= Task item =
Could you restate the data word for word and drop the pictures?

= Supplied information =
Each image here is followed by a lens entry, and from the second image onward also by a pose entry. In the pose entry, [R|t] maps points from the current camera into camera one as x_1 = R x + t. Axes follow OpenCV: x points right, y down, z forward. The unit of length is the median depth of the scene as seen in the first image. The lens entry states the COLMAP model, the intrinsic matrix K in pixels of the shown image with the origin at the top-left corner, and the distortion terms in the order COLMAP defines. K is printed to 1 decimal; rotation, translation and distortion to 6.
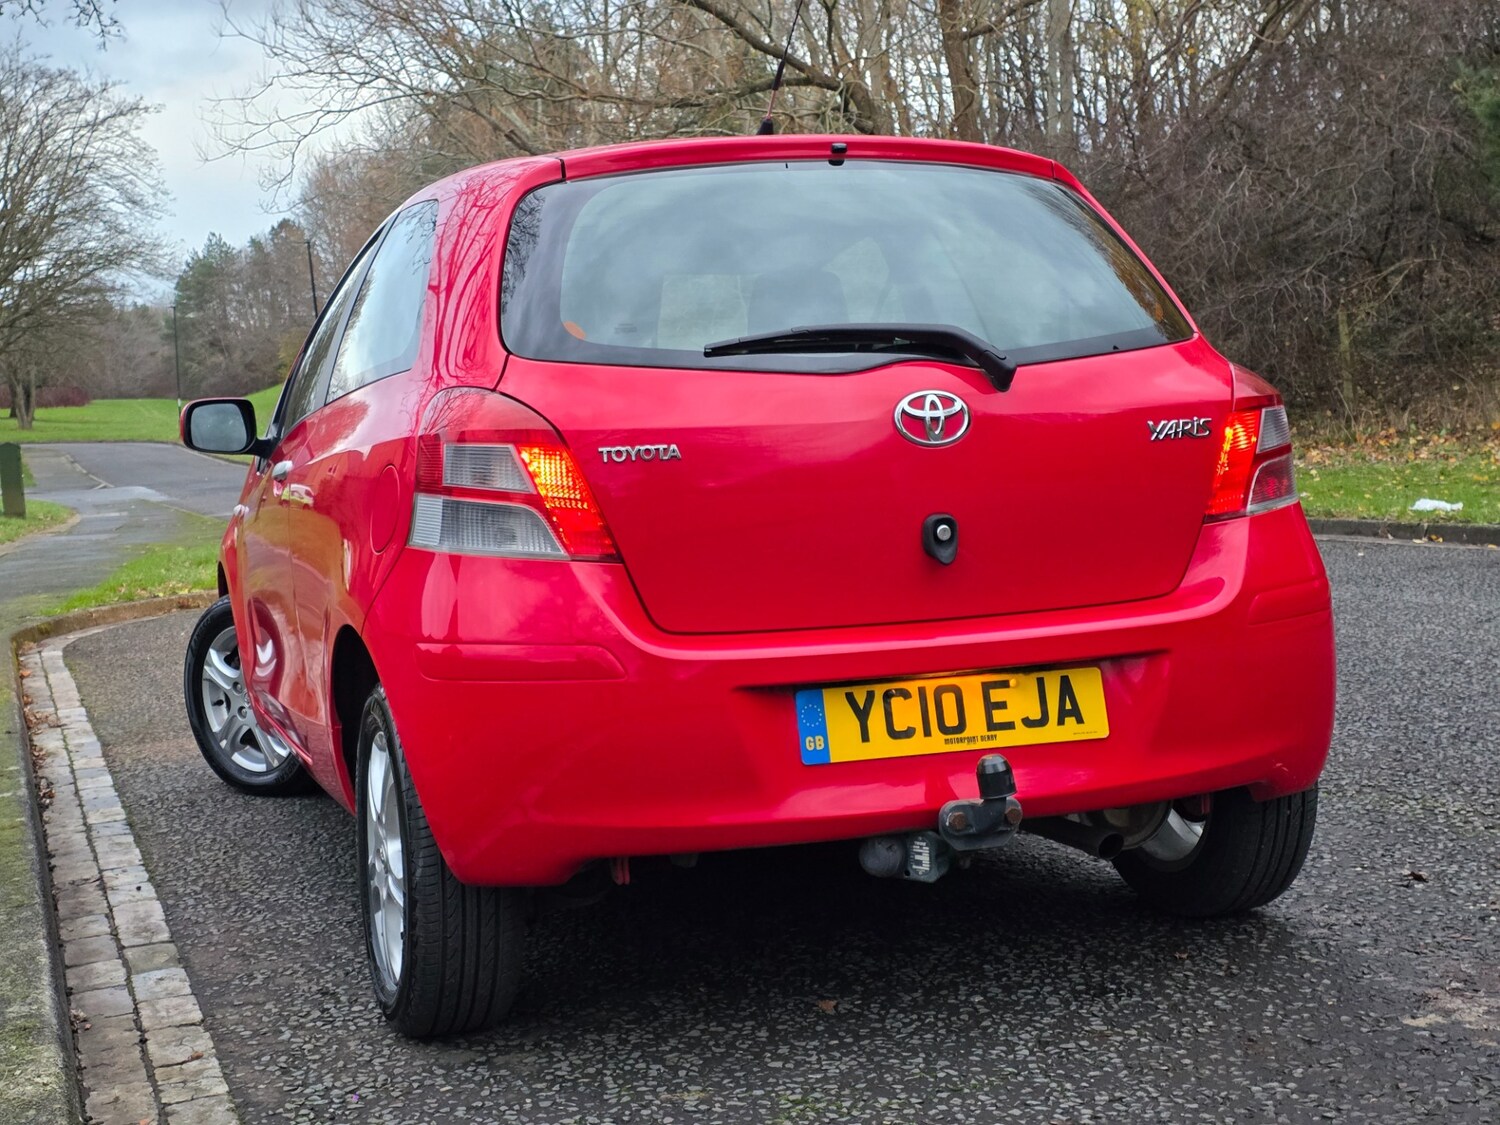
lens RADIAL K [[2080.1, 0, 753.1], [0, 2080.1, 462.7], [0, 0, 1]] dist [0.250613, -0.689777]
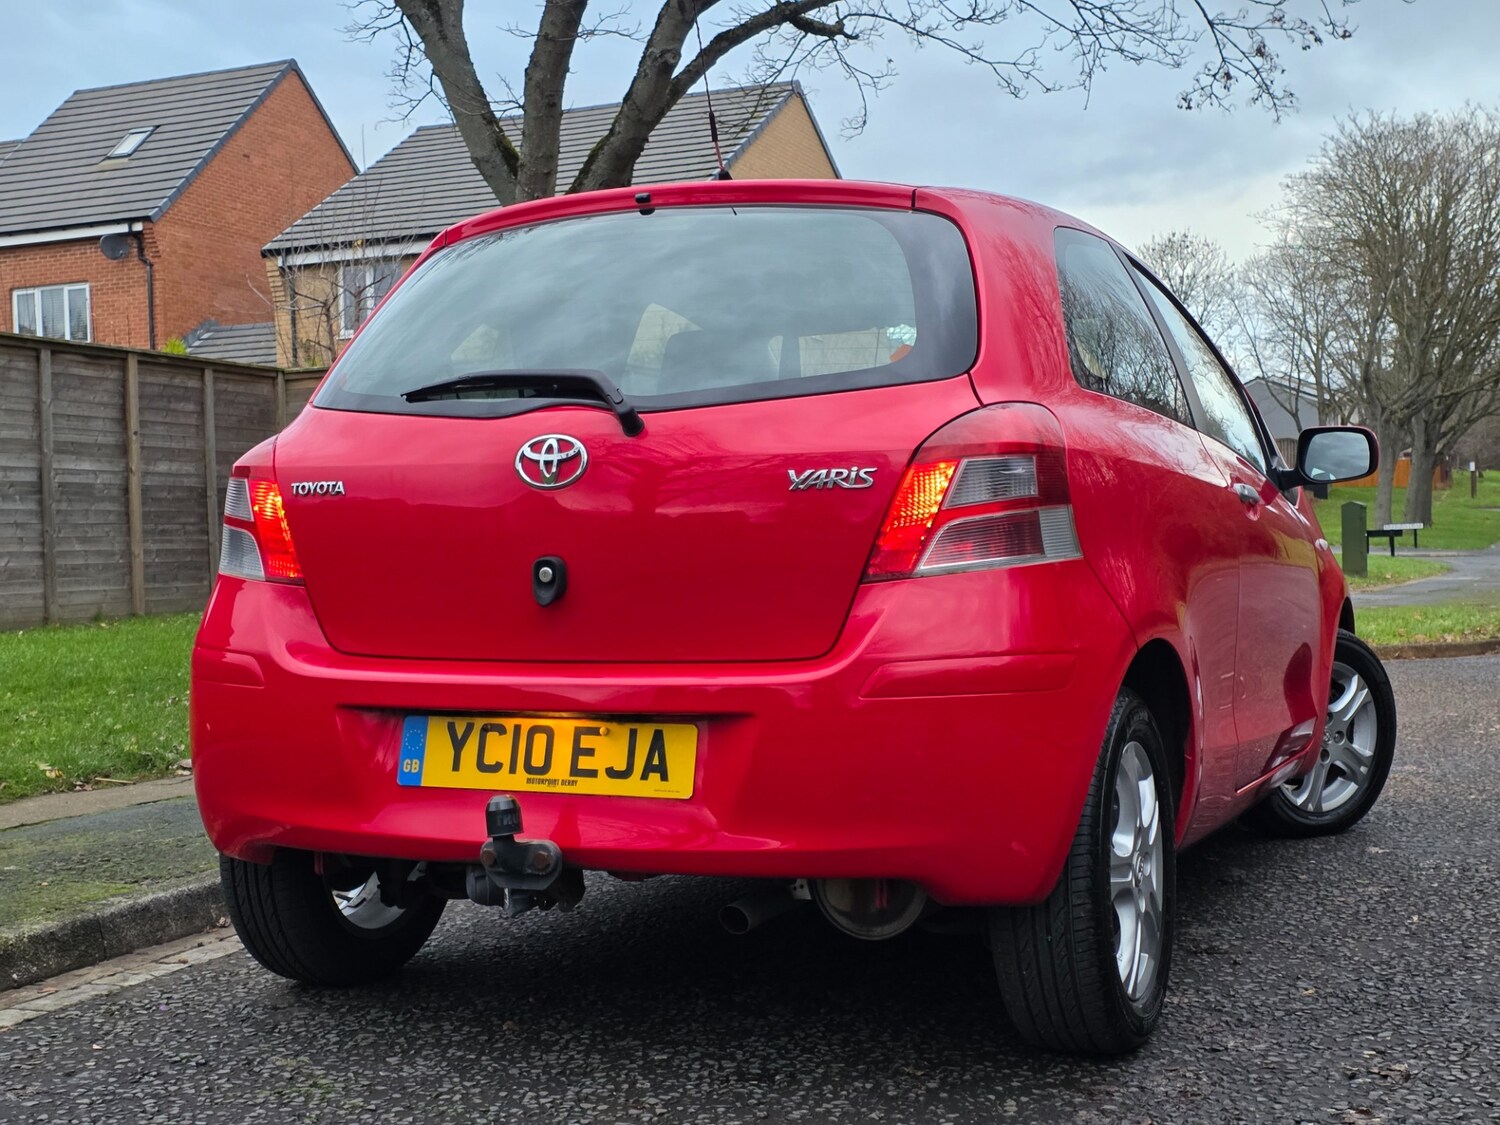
lens RADIAL K [[2082.6, 0, 746.4], [0, 2082.6, 498.0], [0, 0, 1]] dist [0.219590, -0.678614]
pose [[0.719884, 0.024332, -0.693668, 0.859474], [-0.033925, 0.999424, -0.000150, -0.006880], [0.693265, 0.023640, 0.720295, 0.336339]]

= Response box =
Each image here is followed by a lens entry, and from the second image onward also by a pose entry. In the pose entry, [R|t] maps points from the current camera into camera one as x_1 = R x + t. Axes follow OpenCV: x points right, y down, z forward. The unit of length is the median depth of the scene as seen in the first image. The lens entry states the COLMAP model, the intrinsic matrix K in pixels of the shown image with the origin at the top-left corner, and the distortion terms in the order COLMAP defines. K is printed to 1 decimal; rotation, translation and distortion to 6.
lens RADIAL K [[2080.1, 0, 753.1], [0, 2080.1, 462.7], [0, 0, 1]] dist [0.250613, -0.689777]
lens RADIAL K [[2082.6, 0, 746.4], [0, 2082.6, 498.0], [0, 0, 1]] dist [0.219590, -0.678614]
pose [[0.719884, 0.024332, -0.693668, 0.859474], [-0.033925, 0.999424, -0.000150, -0.006880], [0.693265, 0.023640, 0.720295, 0.336339]]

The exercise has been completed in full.